Since the 1979 Islamic Revolution, female vocalists in Iran have been banned from singing solo in public under the assumption that the musical feminine voice will corrupt society. Despite this repressive context, silence has never been the case and women have sustained their careers through a myriad of subversive strategies.

This talk explores these strategies through the career of Masoumeh Mehrali, a prodigy of the legendary Mohammad Reza Shajarian in the 1980s, whose story exemplifies the challenges of a master female vocalist sustaining a career without the privileges of prerevolutionary fame. Over the past forty-six years, in addition to establishing herself as master musician, she has also trained a new generation of female singers who continue to challenge the limits of the ban’s enforcement.

Building on Assef Bayat’s concepts of “power of presence,” “social non-movements,” and “quiet encroachment” within authoritarian systems, this talk considers how women’s consistent presence in the musical arena has changed the standards of permissibility since 2005—drawing on a cumulative eight years of fieldwork over a nineteen-year span. Importantly the nature of these presences—i.e., Mehrali’s work that synthesizes the feminine voice, music, and Sufi poetry—function as alternative modes of subversive ethics. Thus, women’s online and underground performances, as well as their established networks of transmission, articulate new “ethical feminine voices” that negate the assumptions of their voices’ immorality.

This talk further explores how today’s musical culture harnesses a unique power to imagine and perform alternative realities on online platforms, posing threats to the ideological foundations of authoritarian regimes in a manner that eludes their policing tools.

Payam Yousefi (PhD Harvard, 2023) is an assistant professor of ethnomusicology at the University of Florida specializing in the intersections of music and politics in the Middle East and the US. Currently Yousefi is a Visiting Assistant Professor in the Yale Department of Music and a Long-term Fellow at the Yale Institute of Sacred Music. His book project titled, Subversive Sounds: Music and Authoritarianism in Modern Iran tells multiple stories of how Iranian musicians’ have transcended authoritarian controls over the past 19 years. Presenting case studies in four genres—traditional, classical, sacred, and popular—the book argues for music’s efficacy as a tool to inscribe material changes in authoritarian political contexts where explicit protest is violently suppressed. Importantly, Yousefi explores how musicians’ ethically framed practices, not only mediate social movements, but also imagine and enact new socio-political futures.

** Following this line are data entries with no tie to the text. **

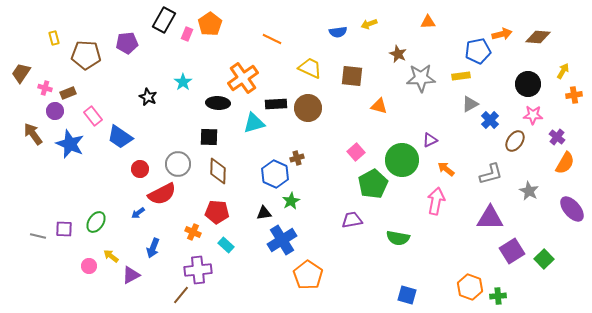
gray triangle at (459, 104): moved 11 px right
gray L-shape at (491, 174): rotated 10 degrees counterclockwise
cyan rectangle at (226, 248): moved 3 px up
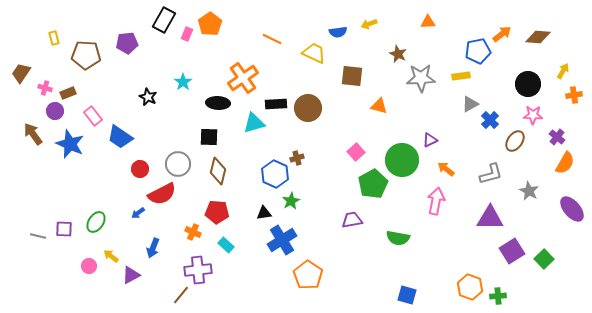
orange arrow at (502, 34): rotated 24 degrees counterclockwise
yellow trapezoid at (310, 68): moved 4 px right, 15 px up
brown diamond at (218, 171): rotated 12 degrees clockwise
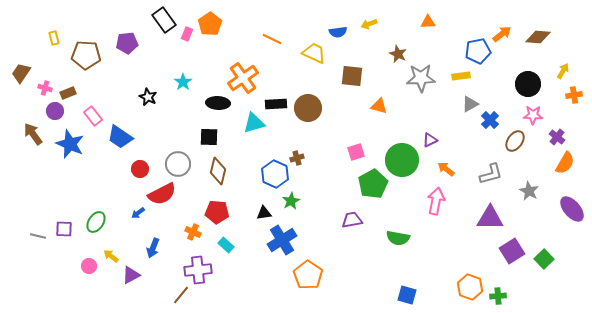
black rectangle at (164, 20): rotated 65 degrees counterclockwise
pink square at (356, 152): rotated 24 degrees clockwise
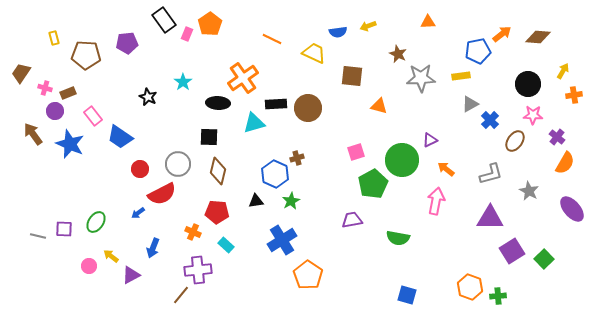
yellow arrow at (369, 24): moved 1 px left, 2 px down
black triangle at (264, 213): moved 8 px left, 12 px up
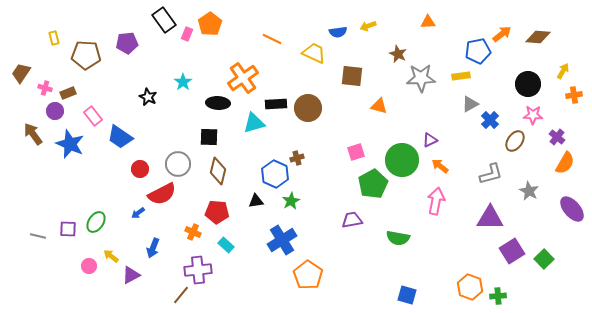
orange arrow at (446, 169): moved 6 px left, 3 px up
purple square at (64, 229): moved 4 px right
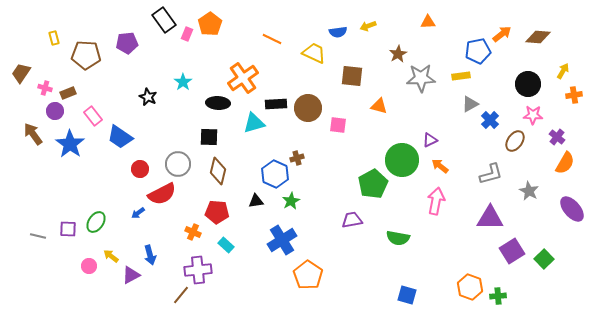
brown star at (398, 54): rotated 18 degrees clockwise
blue star at (70, 144): rotated 12 degrees clockwise
pink square at (356, 152): moved 18 px left, 27 px up; rotated 24 degrees clockwise
blue arrow at (153, 248): moved 3 px left, 7 px down; rotated 36 degrees counterclockwise
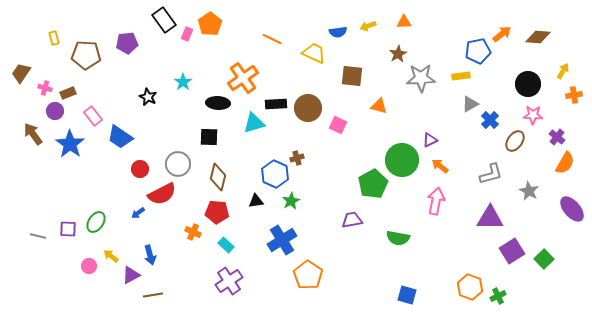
orange triangle at (428, 22): moved 24 px left
pink square at (338, 125): rotated 18 degrees clockwise
brown diamond at (218, 171): moved 6 px down
purple cross at (198, 270): moved 31 px right, 11 px down; rotated 28 degrees counterclockwise
brown line at (181, 295): moved 28 px left; rotated 42 degrees clockwise
green cross at (498, 296): rotated 21 degrees counterclockwise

His past research on the musical resistance among female vocalists in Iran was awarded both the “Charles Seeger Prize (2019)” and the “James T. Koetting Prize (2018)” by the Society for Ethnomusicology. In 2023 he was awarded SEM’s “Religion, Music, and Sound Section Paper Prize” for his research on Anti-Theocracy Protests in Iranian Shi’ite Chanting Rituals.  Most recently, his solo album for the kamāncheh, Songs of Hope (2025) was awarded a Global Music Award, showcasing his improvisatory and compositional prowess in the Persian dastgāh tradition. His forthcoming scholarship includes a chapter in Iran Amplified: One Hundred Years of Music and Society, ed. Siamdoust & Chehabi, where he considers the non-coercive power of Iranian women’s vocal performances in online and offline counter-publics—arguing that women’s subversive musical performances play on “social poetics” to engender contrasting notions of respectability, in effect limiting the power of authorities to enforce restrictions.  At the University of Florida Yousefi is also affiliate faculty in the Center for Global Islamic Studies and the Center for Arts, Migration, and Entrepreneurship. In addition to this he founded and directs UF’s Persian Music Ensemble.